| What it does | Frees stuck protection |
| Used by | The following climber |
| Also for | Cleaning cracks |
| Difficulty | Intermediate |
A nut tool is a thin, flat metal pick used to remove stuck protection — nuts, hexes, and sometimes cams — that have wedged tight after being weighted. The following climber uses it to free the gear by poking and prying it loose, and it doubles for cleaning dirt and moss from cracks.
How to use it
Push against the stuck nut opposite to its loading direction and tap or pry it free; it also helps unstick over-cammed cams.
Who needs one
Essential for trad and any passive gear; not needed for bolt-clipping sport climbing.
Frequently asked questions
What is a nut tool for?
It frees protection that has become stuck after being weighted — most often nuts that have wedged deep into a constriction, but also jammed hexes and over-cammed cams. Without one, well-set gear can be very hard to retrieve.

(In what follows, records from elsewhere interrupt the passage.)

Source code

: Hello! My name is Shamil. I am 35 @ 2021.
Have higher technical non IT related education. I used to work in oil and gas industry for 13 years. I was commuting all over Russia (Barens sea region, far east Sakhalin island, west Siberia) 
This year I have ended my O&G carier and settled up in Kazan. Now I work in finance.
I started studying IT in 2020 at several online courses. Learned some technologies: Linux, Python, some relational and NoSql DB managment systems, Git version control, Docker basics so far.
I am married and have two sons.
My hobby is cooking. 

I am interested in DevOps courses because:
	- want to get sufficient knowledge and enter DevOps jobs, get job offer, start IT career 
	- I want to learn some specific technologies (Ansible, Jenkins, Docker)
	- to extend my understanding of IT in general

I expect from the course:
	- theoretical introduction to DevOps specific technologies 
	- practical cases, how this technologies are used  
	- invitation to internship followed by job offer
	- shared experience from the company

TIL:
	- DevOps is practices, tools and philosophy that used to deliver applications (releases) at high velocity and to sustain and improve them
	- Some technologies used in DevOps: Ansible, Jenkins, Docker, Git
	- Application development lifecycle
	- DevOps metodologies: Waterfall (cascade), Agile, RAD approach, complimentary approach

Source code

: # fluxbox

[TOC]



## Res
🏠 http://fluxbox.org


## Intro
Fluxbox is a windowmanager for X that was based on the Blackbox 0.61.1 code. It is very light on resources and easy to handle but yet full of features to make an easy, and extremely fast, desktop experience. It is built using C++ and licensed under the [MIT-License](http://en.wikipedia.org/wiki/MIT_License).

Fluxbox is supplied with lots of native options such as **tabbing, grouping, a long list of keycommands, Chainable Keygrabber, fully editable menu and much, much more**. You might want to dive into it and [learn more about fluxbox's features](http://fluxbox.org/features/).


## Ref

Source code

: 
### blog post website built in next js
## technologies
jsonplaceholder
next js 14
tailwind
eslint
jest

How do you use a nut tool?
Push the pick against the stuck nut from the opposite direction to the way it was loaded, tapping or prying to unseat it, then pull it free by its wire. For a stuck cam, you can use the tool to retract a jammed trigger or push the lobes.
Do you need a nut tool for sport climbing?
Not usually — sport climbing clips fixed bolts, so there's no removable gear to clean. Nut tools are for trad and any climbing where you place and retrieve your own protection. Most trad climbers keep one clipped to their harness.